Completa lo siguiente:
A. Por favor, copia sin cambios una parte del fragmento sobre la marea negra del Prestige: empieza en las palabras que contienen "Ese día se recogieron" y detente después de "echar una mano.".
B. Prosigue el fragmento sobre la marea negra del Prestige a partir de su última oración.

Supo desde pequeño lo que eran las mareas vivas, el significado de la palabra bogar. También aprendió, a la fuerza, el concepto trágico del chapapote. Como su padre, a Germán le tocó vivir la crudeza de un vertido que amenazó de muerte a las costas gallegas. La mañana del 5 de diciembre de 2002, el famoso y mullido arenal de Rodas, así como el resto de playas de las islas, amaneció teñido de negro. La marea negra del Prestige había alcanzado el Parque Nacional de las Islas Atlánticas, amenazando la mayor reserva ecológica de las rías gallegas.
Ese día se recogieron 800 toneladas de crudo negro. Como siempre, la casa de Germán estaba abierta, y en aquellos días acogió allí a los marineros venidos de los puertos más cercanos para salvar la fauna y la flora marina y terrestre del archipiélago. Allí se alojó, comió y se desahogó todos los que se acercaron a echar una mano.

Registros mostrados:
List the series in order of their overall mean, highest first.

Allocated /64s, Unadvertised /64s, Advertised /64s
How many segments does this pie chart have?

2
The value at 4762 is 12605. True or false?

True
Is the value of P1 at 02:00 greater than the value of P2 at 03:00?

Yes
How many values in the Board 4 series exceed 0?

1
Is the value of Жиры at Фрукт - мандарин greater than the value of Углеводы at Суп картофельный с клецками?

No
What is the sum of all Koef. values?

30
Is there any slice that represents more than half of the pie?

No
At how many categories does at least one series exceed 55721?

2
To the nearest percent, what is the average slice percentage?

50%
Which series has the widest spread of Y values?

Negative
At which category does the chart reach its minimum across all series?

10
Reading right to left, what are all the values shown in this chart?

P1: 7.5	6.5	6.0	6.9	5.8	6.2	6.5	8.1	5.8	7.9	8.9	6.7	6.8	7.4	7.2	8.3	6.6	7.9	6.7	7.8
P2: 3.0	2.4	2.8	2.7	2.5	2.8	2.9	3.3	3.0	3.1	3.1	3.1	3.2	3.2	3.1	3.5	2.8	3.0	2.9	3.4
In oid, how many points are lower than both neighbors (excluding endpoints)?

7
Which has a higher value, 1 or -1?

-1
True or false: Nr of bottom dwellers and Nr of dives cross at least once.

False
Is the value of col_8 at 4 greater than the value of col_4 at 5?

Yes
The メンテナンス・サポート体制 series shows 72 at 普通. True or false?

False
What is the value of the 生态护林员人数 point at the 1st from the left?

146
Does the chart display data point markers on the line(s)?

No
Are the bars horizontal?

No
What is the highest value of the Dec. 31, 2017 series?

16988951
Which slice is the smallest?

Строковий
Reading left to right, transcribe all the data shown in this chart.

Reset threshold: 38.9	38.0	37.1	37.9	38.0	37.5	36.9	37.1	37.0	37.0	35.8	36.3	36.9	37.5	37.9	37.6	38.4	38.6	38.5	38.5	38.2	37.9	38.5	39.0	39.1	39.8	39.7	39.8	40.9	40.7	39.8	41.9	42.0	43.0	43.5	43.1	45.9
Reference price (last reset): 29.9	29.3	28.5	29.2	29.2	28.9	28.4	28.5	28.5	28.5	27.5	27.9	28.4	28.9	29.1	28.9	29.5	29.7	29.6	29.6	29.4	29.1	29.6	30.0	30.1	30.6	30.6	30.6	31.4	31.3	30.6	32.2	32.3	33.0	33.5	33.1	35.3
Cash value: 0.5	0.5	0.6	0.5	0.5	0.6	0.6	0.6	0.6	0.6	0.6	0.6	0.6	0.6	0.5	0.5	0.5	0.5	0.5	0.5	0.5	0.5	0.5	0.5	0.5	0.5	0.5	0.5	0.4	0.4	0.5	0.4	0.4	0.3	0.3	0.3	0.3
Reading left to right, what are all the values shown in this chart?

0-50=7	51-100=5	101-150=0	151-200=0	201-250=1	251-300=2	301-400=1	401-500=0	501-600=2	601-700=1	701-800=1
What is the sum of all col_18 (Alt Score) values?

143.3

Respuestas por tarea:
A.
Ese día se recogieron 800 toneladas de crudo negro. Como siempre, la casa de Germán estaba abierta, y en aquellos días acogió allí a los marineros venidos de los puertos más cercanos para salvar la fauna y la flora marina y terrestre del archipiélago. Allí se alojó, comió y se desahogó todos los que se acercaron a echar una mano.

B.
Las Cíes se salvaron, y El Chuco siguió viviendo en ellas. Pronto regresó la avalancha de turistas. El verano, época de mayor trasiego, convierte el cámping del paraíso estival, asín como los caminos agrestes hacia los miradores y los faros, en un ir y venir de tiendas de campaña y efímeros habitantes que permanecen un día o dos. Está siempre a rebosar. Las nueve playas del archipiélago reciben a viajeros de todo el mundo, y en su orilla fondean decenas de yates procedentes de todos los puntos de las Rías Baixas.
Sus cenizas descansan en la isla
Fue testigo privilegiado desde un lugar remoto. Advirtió la masificación de las islas, presidió acampadas hippies bajo las estrellas del verano, se guareció de mil y un temporales. Pero él seguía siendo el de siempre. Cuentan quienes le conocen que era él, y solo él, el mejor anfitrión posible para reunirse en torno a una mesa y conversar durante horas bajo la tibia puesta de sol y las estrellas. En el medio de todo, siempre Germán.
En invierno su vida resultaba mucho más apacible. No dejaba nunca de cuidar a sus gallinas y a sus gatos, que deambulaban libres por las inmediaciones del refugio. Allí continúan sus eternos vecinos, las gaviotas, los cormoranes y los vigilantes del parque. También los amigos y los marineros de Vigo, de Baiona, de Panxón o de Cangas lamentan su partida.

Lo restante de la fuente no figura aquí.